Thursday, March 16, 2006

Thank you Missouri

for proving my point.

The Missouri legislature voted to defeat a measure that would (re)allow county health departments to carry contraception. Not, to make sure this is clear, emergency contraception. But just plain, ol' oral contraception.

The article says that anti-abortion groups were opposed to the spending. Why, you might ask? I mean, won't contraceptives reduce the number of abortions performed? Won't it also save the state millions of dollars on health services as well as the benefits given to low-income mothers? This isn't a pro-life or a cost-effective measure, is it? So, what's the big deal?

Thankfully, Representative Susan Phillips (R-Kansas City) gives us an explanation: "If you hand out contraception to single women, we're saying promiscuity is OK as a state, and I am not in support of that." Ahh! I get it. Or, rather, got it. It's more about controlling sexuality, isn't it? They clearly care more about that than about preventing abortions. And I think that says an awful lot about their "pro-life" cause.

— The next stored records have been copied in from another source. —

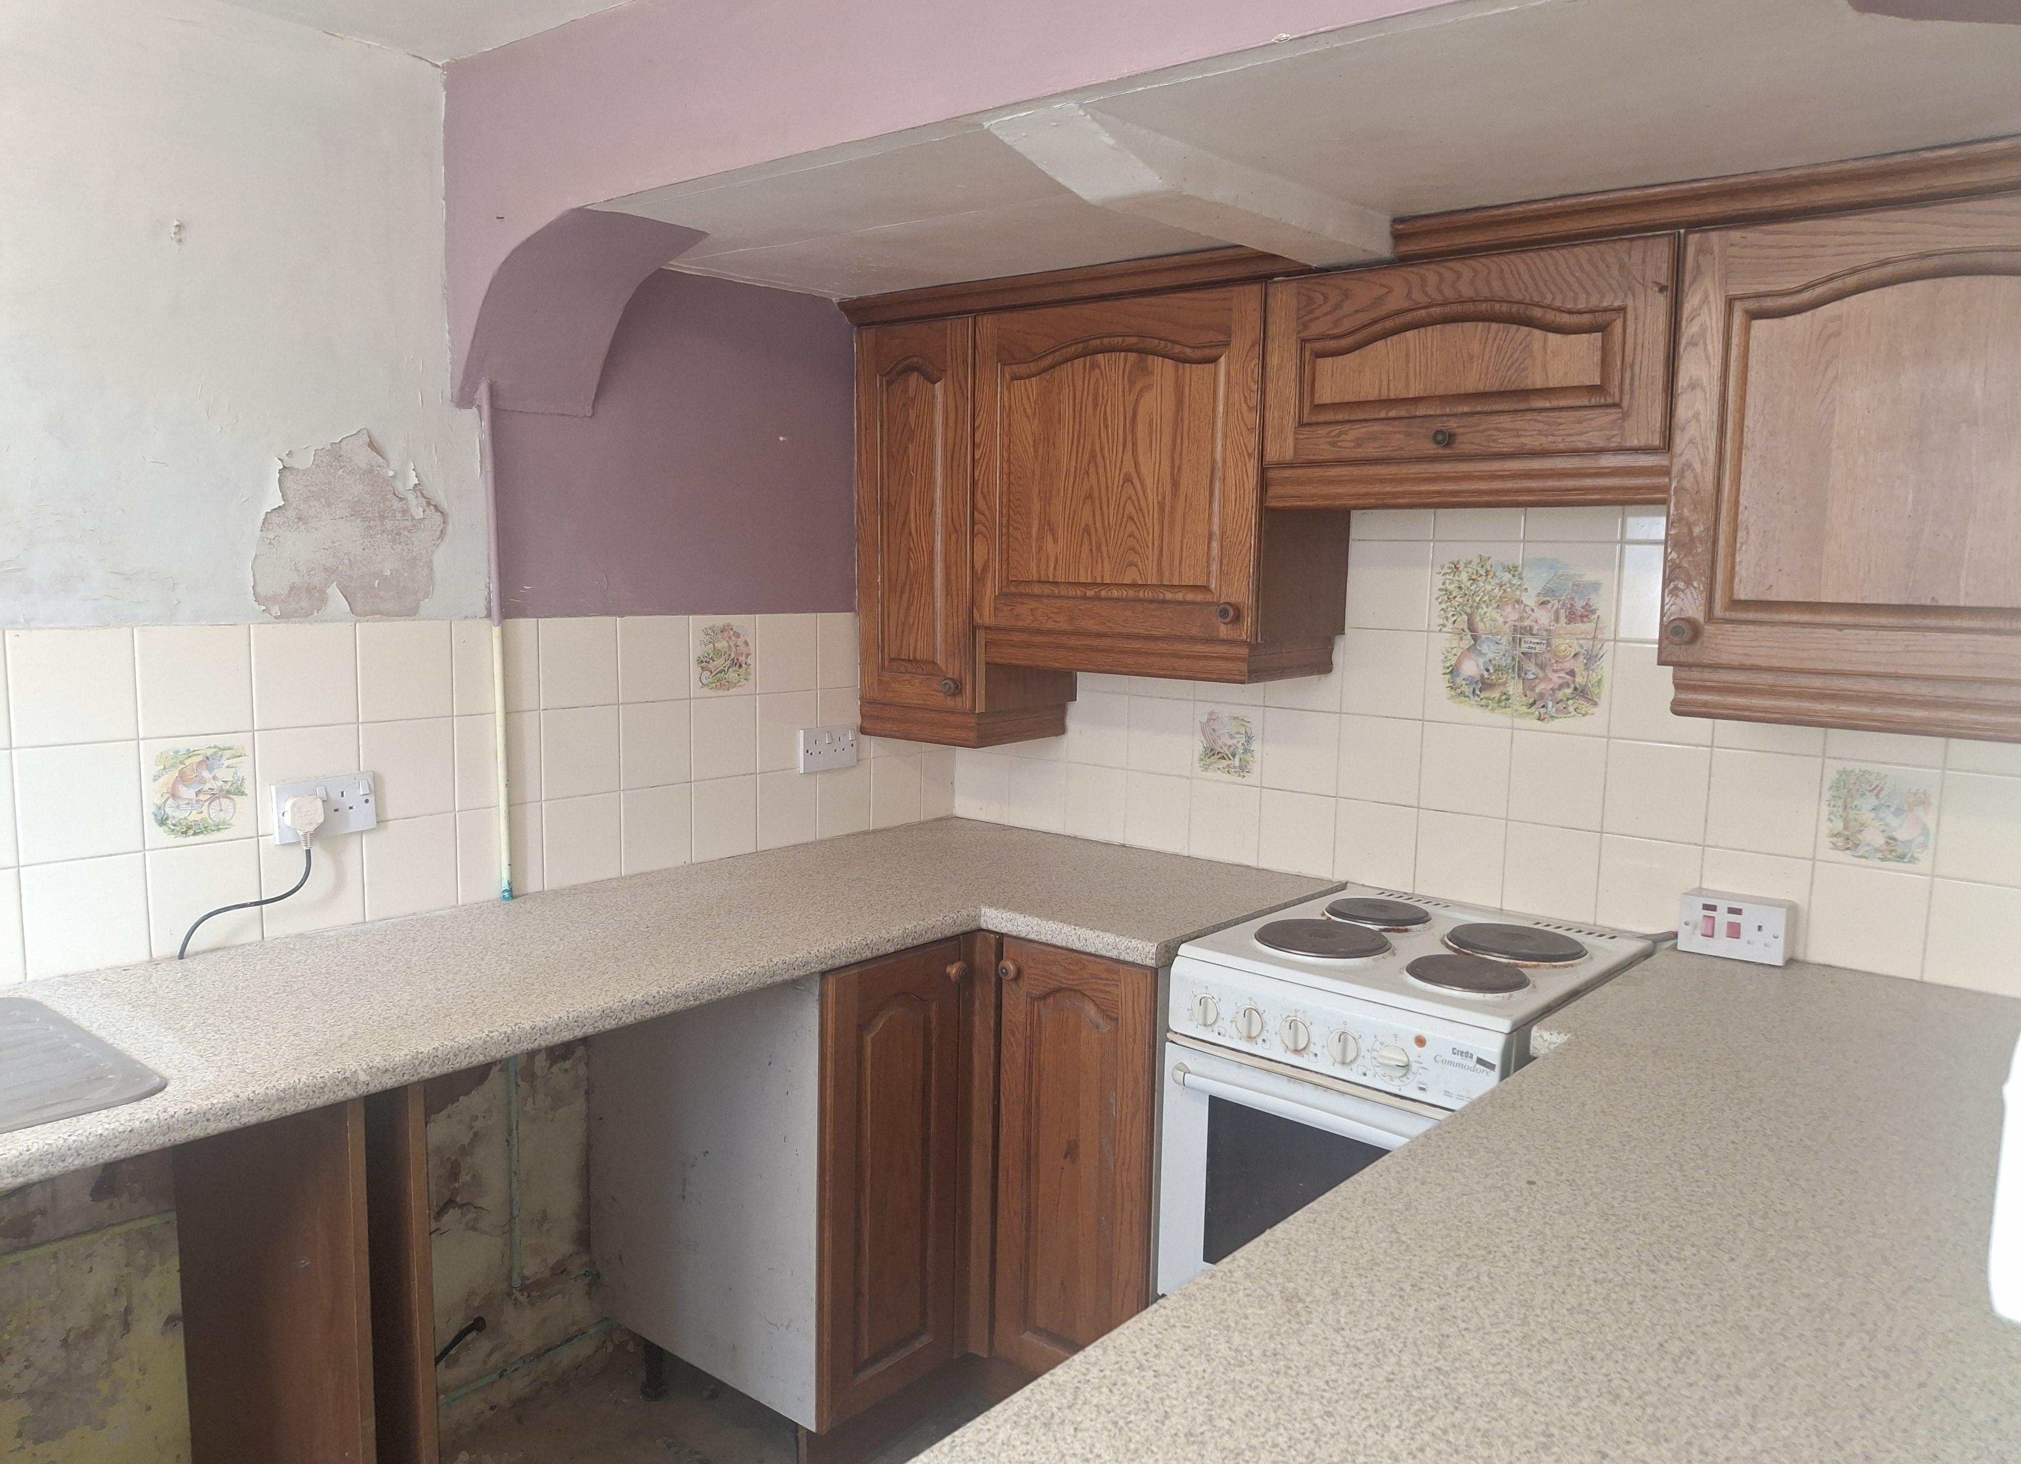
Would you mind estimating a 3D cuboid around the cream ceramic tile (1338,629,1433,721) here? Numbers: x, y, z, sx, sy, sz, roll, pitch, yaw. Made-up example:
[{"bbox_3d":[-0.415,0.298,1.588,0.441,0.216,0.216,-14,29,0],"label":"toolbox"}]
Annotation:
[{"bbox_3d":[0.639,-0.099,2.482,0.150,0.150,0.008,7,9,40],"label":"cream ceramic tile"}]

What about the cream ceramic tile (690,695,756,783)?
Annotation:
[{"bbox_3d":[-0.536,0.010,2.728,0.010,0.151,0.151,7,9,40],"label":"cream ceramic tile"}]

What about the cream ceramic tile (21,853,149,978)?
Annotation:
[{"bbox_3d":[-1.212,0.241,1.911,0.010,0.150,0.150,7,9,40],"label":"cream ceramic tile"}]

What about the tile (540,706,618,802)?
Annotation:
[{"bbox_3d":[-0.737,0.034,2.498,0.010,0.151,0.151,7,9,40],"label":"tile"}]

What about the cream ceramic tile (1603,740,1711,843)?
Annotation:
[{"bbox_3d":[0.980,0.090,2.210,0.150,0.150,0.008,7,9,40],"label":"cream ceramic tile"}]

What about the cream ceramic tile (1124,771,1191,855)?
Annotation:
[{"bbox_3d":[0.289,0.157,2.822,0.149,0.147,0.009,7,9,39],"label":"cream ceramic tile"}]

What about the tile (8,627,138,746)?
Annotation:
[{"bbox_3d":[-1.224,-0.060,1.898,0.008,0.150,0.150,7,9,40],"label":"tile"}]

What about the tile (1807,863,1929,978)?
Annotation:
[{"bbox_3d":[1.235,0.269,2.097,0.151,0.151,0.010,7,9,39],"label":"tile"}]

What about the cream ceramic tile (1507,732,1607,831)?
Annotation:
[{"bbox_3d":[0.865,0.077,2.307,0.150,0.150,0.008,7,9,40],"label":"cream ceramic tile"}]

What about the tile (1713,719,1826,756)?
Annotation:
[{"bbox_3d":[1.107,-0.046,2.126,0.150,0.150,0.010,7,9,39],"label":"tile"}]

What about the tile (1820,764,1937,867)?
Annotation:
[{"bbox_3d":[1.233,0.120,2.069,0.150,0.150,0.007,7,9,39],"label":"tile"}]

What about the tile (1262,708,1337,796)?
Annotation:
[{"bbox_3d":[0.532,0.036,2.651,0.150,0.150,0.007,7,9,39],"label":"tile"}]

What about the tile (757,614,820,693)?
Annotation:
[{"bbox_3d":[-0.427,-0.150,2.783,0.008,0.150,0.150,7,9,40],"label":"tile"}]

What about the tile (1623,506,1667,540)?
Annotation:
[{"bbox_3d":[0.999,-0.360,2.186,0.150,0.150,0.010,7,9,39],"label":"tile"}]

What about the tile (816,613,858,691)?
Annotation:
[{"bbox_3d":[-0.329,-0.164,2.905,0.010,0.150,0.150,7,9,40],"label":"tile"}]

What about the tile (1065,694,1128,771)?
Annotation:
[{"bbox_3d":[0.178,-0.006,2.915,0.150,0.150,0.010,7,9,39],"label":"tile"}]

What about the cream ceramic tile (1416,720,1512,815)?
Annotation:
[{"bbox_3d":[0.756,0.063,2.424,0.149,0.149,0.009,7,9,39],"label":"cream ceramic tile"}]

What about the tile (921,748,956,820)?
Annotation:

Edit: I just wanted to add that I am well aware that this isn't just *my* argument. The only reason I kept linking back to my post of a few days ago is because I've been recently debating this very topic, and people have asked for evidence that some people are more anti-contraception than anti-abortion (thus, making their issue more about sexuality than life). This constitutes said evidence, so I thought I would play it up.